Once upon a time,
There was a young woman who lived in a giant castle, all by herself.
She had once been married to the prince of the kingdom, but all of them had ridden off to battle to stop the giant orcs who were attacking from the south. Her prince had fallen in the first day of battle, and the king, to keep the princess safe, had sent her to the lonely castle in the highlands. Since orc spies were in the lands, it was thought best that she be put in the castle by herself so as to not draw attention to her hiding place. And so in the castle she remained, while the bitter wind blew through winter nights.
After a few weeks of living in the castle, a particularly bad storm started up. There were drifts piled high against the northern gate of the wall. The wall was ninety feet high, but by the end of the fifth day of the blizzard, the drifts had scaled the wall completely. The young woman kept warm in the kitchen of the castle, stoking the oven's stove for heat and for cooking her meals.
Across the way, a woodsman saw a trail of smoke coming from the chimney. He had seen it before, but could never get into the castle due to the moat and the castle walls. But now, the drifts were high enough. Curious as to who could be squatting in the king's old hunting castle, the woodsman hefted his ax and made his way up the frosty slope to the top of the castle wall. He caught a glimpse of warm light from the window of the kitchen, and made his way toward it.

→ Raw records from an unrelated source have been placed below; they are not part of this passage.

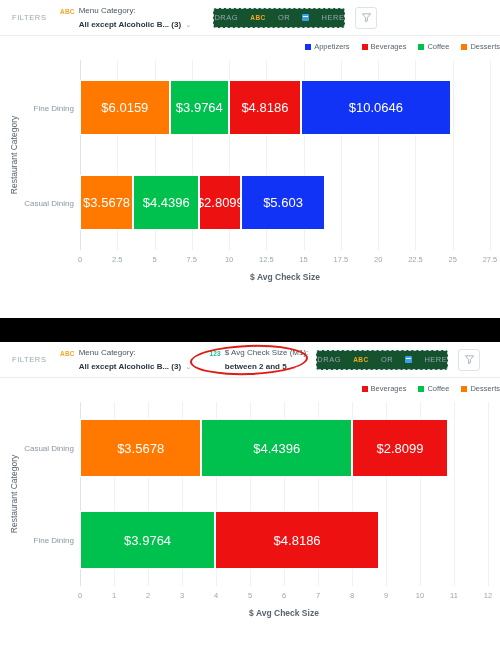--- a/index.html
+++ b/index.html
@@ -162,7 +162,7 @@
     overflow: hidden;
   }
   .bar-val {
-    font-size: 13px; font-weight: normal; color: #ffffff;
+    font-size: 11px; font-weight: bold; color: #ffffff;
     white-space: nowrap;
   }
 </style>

He peeked in and caught sight of the woman. Her back was to him, and he quickly ducked out of view again. She was wearing a beautiful red dress and jewelry from the king's supply. At this, the woodsman grew upset. A peasant woman had broken into the lodge and stolen the king's bounty! The woodsman walked through the courtyard of the castle while he wondered what to do.
At last, he stumbled across the carpenter's hut and found the needed supplies. Taking boards and nails, he moved to the kitchen door and began to nail it shut. If the peasant woman wanted the kings supplies, she could just stay in there forever! Inside the kitchen, the young woman heard the bangs as the first nails were driven into boards at the front door. Fearful, she rushed to the pantry and looked for a weapon, but all she had were pans and a bread knife--all the sharpened cutlery had been transported back to the king's palace and they hadn't thought to return it when she came to live there.
When the noise at the kitchen door stopped, the woman made her way to the door. She quickly realized she couldn't get the door open, and then a sudden bang came from the dinning room door! The woman rushed up the stairs through the servant's entrance to the main chambers of the castle. She reached the balcony outside the main hall and looked down as the woodcutter finished the dining room door.
"What are you doing?" she demanded.
The woodcutter remained silent. There was no sense talking to peasants. "If you do not leave at once, you'll be cast into the dungeon!" the woman continued.
The woodcutter knew that was an idle threat. This castle was never used during the winter months, and besides when the authorities came back they'd be tossing the peasant woman into the dungeon anyway. There was only one more entrance into the living quarters of the castle. The woodcutter made his way to the final door and waited. Sure enough, the woman appeared in the doorway, fuming in anger.
The woodsman held his ax up: "Stay where you are."
"You dare not speak that way to a princess!"
The woodcutter scoffed. "A princess? Alone in this castle?"
"The king--my father-in-law--will see you hanged for this!"
The woman gestured with the bread knife she still held in her hand.
The woodcutter laughed at the pitiful weapon.
"We shall see what the king says," he replied. "He's sure to get here by the end of spring."
"So we shall," she responded.
The woodcutter motioned with his ax and waited until the woman had stepped far from the doorway. Then, he lowered the ax, picked up a board and fastened it to the door. When he was finished, he looked up and saw the woman standing at the balcony once more. "There's not enough supplies for me to last until spring," she called out.
"That's because no one is supposed to be in the castle," the woodcutter said. He was proud of having done his civic duty to defend the throne.
"Do you know why I'm not concerned about that?" the woman shouted back. She seemed almost gleeful and proud. "No, and I'm not interested." "Because the king knows I'm here and knows I'll need supplies. Those supplies will be arriving any day now, and when they get here, you'll be dead!” The woodcutter laughed. "You should fear more for your own neck." And with that, the woman retreated inside the castle and the woodcutter climbed back over the walls and returned to his cottage.
The king's envoy did arrive a week later. They found the princess in the castle, bored but otherwise fine. They searched for the woodcutter to arrest him, but the woods were vast and the woodcutter, having seen the coming envoy, knew enough to realize he'd made a mistake.
A few months later, the campaign against the orcs was ended, the king victorious again.
And the events after that cold winter's day slowly faded from the memories of all who were involved.
Even so, at the time,
it had been the most important thing that had happened in the wood.